The backbone of CMOP is SATURN, a space-age river and ocean observation network that includes boats, buoys, stationary platforms, undersea ocean gliders and even unmanned, bottom-crawling vehicles similar to the Mars Exploration Rover. They will continuously collect data, in real time, on everything from water temperature, water speed and salinity to levels of oxygen, organic compounds and plankton, and microbial communities. Scientists will use the data to build computer models and simulations for determining climate change impacts on coastal margins, the roles coastal margins play in the global cycling of environmental carbon, nutrients, gases and other manmade and natural substances, as well as how far seaward human activities affect ecosystems.
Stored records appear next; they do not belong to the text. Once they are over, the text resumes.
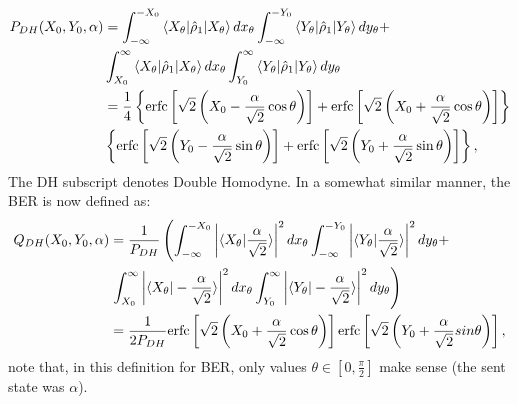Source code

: \documentclass[a4paper]{article}
\begin{document}
\begin{equation}
\begin{aligned}
P_{DH}(X_0,Y_0,\alpha)&=\int^{-X_0}_{-\infty}\braket{X_\theta|\hat{\rho}_1|X_\theta}dx_\theta\int^{-Y_0}_{-\infty}\braket{Y_\theta|\hat{\rho}_1|Y_\theta}dy_\theta+\\
&\int_{X_0}^{\infty}\braket{X_\theta|\hat{\rho}_1|X_\theta}dx_\theta\int_{Y_0}^{\infty}\braket{Y_\theta|\hat{\rho}_1|Y_\theta}dy_\theta\\
&=\frac{1}{4}\left\lbrace\text{erfc}\left[\sqrt{2}\left(X_0-\frac{\alpha}{\sqrt{2}}\cos\theta\right)\right]+\text{erfc}\left[\sqrt{2}\left(X_0+\frac{\alpha}{\sqrt{2}}\cos\theta\right)\right]\right\rbrace\\
&\left\lbrace\text{erfc}\left[\sqrt{2}\left(Y_0-\frac{\alpha}{\sqrt{2}}\sin\theta\right)\right]+\text{erfc}\left[\sqrt{2}\left(Y_0+\frac{\alpha}{\sqrt{2}}\sin\theta\right)\right]\right\rbrace,
\end{aligned}
\end{equation}
The DH subscript denotes Double Homodyne. In a somewhat similar manner, the BER is now defined as:
\begin{equation}\label{eq:adaptedBER}
\begin{aligned}
Q_{DH}(X_0,Y_0,\alpha)&=\frac{1}{P_{DH}}\left(\int^{-X_0}_{-\infty}\left|\braket{X_\theta|\frac{\alpha}{\sqrt{2}}}\right|^2dx_\theta\int^{-Y_0}_{-\infty}\left|\braket{Y_\theta|\frac{\alpha}{\sqrt{2}}}\right|^2dy_\theta+\right.\\
&\left.\int_{X_0}^{\infty}\left|\braket{X_\theta|-\frac{\alpha}{\sqrt{2}}}\right|^2dx_\theta\int_{Y_0}^{\infty}\left|\braket{Y_\theta|-\frac{\alpha}{\sqrt{2}}}\right|^2dy_\theta\right)\\
&=\frac{1}{2P_{DH}}\text{erfc}\left[\sqrt{2}\left(X_0+\frac{\alpha}{\sqrt{2}}\cos\theta\right)\right]\text{erfc}\left[\sqrt{2}\left(Y_0+\frac{\alpha}{\sqrt{2}}sin\theta\right)\right],
\end{aligned}
\end{equation}
note that, in this definition for BER, only values $\theta\in\left[0,\frac{\pi}{2}\right]$ make sense (the sent state was $\alpha$).
\end{document}
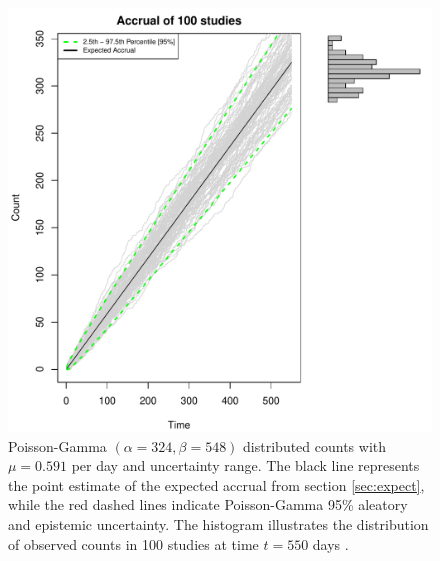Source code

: \begin{figure}
\begin{knitrout}
\color{fgcolor}

{\centering \includegraphics[width=\textwidth-3cm]{figure/ch02_figunnamed-chunk-8-1} 

}


\end{knitrout}
  \caption{Poisson-Gamma $(\alpha = 324, \beta = 548)$ distributed counts with $\mu = 0.591$ per day and uncertainty range. The black line represents the point estimate of the expected accrual from section \ref{sec:expect}, while the red dashed lines indicate Poisson-Gamma 95\% aleatory and epistemic uncertainty. The histogram illustrates the distribution of observed counts in 100 studies at time $t = 550$ days \citep{spiegelhalter2011visualizing, pkgacc}.}
  \label{fig:2_7}
\end{figure}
"SATURN represents a new wave of sophisticated ocean observation and prediction systems," Baptista said, "which will give scientists an amazing new window into physical, chemical, biological and ecological processes - just what we need to better understand and predict how our rivers, estuaries and oceans will fare under the influence of evolving climate and anthropogenic pressures."
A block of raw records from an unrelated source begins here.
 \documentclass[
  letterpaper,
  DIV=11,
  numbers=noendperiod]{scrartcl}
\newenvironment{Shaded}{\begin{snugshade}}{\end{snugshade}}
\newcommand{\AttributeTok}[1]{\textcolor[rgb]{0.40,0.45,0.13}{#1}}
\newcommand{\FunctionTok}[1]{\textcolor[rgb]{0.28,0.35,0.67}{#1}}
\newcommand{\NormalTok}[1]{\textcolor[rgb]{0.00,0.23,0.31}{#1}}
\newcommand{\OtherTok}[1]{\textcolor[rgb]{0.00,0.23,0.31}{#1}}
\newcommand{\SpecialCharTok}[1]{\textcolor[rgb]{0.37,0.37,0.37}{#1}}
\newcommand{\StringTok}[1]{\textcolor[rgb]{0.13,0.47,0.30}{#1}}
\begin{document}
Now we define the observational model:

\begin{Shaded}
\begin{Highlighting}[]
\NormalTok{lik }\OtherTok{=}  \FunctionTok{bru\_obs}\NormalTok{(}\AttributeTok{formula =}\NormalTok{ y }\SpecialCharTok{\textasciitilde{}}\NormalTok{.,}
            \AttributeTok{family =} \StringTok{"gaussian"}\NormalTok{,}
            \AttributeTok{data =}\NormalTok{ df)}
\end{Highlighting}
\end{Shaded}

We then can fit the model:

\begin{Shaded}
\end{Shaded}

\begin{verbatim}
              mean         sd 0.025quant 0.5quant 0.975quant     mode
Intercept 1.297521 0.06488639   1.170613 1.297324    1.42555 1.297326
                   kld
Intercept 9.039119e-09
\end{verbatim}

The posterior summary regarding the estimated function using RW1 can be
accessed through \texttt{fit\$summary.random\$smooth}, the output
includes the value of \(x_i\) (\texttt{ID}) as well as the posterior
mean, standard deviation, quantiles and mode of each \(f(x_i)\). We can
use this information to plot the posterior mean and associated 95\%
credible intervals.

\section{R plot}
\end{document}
Education geared toward minorities and females is a major focus of CMOP. The center will offer a variety of outreach programs for K-12, undergraduate, graduate and continuing education students, including science classes, apprenticeships and internships, lab tours, field trips, and science clubs. Graduate students at partner institutions also will be able to enroll in cross-campus degree programs.

Nathaniel G. Pitts, director of the NSF Office of Integrative Activities, said "teamwork, strategic planning and implementation, and synergy" are key factors that will make CMOP and three other new NSF Science and Technology Centers successful.

"Each has multiple partners from different science and engineering sectors, including national and international academia, industry, and federal, state and local government," he said. "The partners will enable the centers to take advantage of complex agendas that require special modes of operation. The full diversity of the nation's intellectual talent will be engaged, and the expectation is that new knowledge will be one of the primary products, as will be the development of new instrumentation, new technologies, and future scientists and engineers."

Roy Hunter Sampsel, chairman of the board of the Portland-based Institute for Tribal Government, member of the CMOP external review board and a Choctaw tribal member, said that he is gratified by the CMOP program's outreach to tribal leaders. "They said they want to identify and use the indigenous knowledge and science available at the tribal government level. Quite frankly, in 30 years, that question has not been asked. What a tremendous opportunity to share resources."

Other CMOP leaders are John Barth, Ph.D., professor of physical oceanography in the College of Oceanic Atmospheric Sciences, and Bruce Menge, Ph.D., professor of marine biology in the College of Science, OSU; David Martin, Ph.D., associate director and principal oceanographer in the Applied Physics Laboratory, UW; and Peter Zuber, Ph.D., professor of environmental and biomolecular systems, OHSU OGI School of Science & Engineering.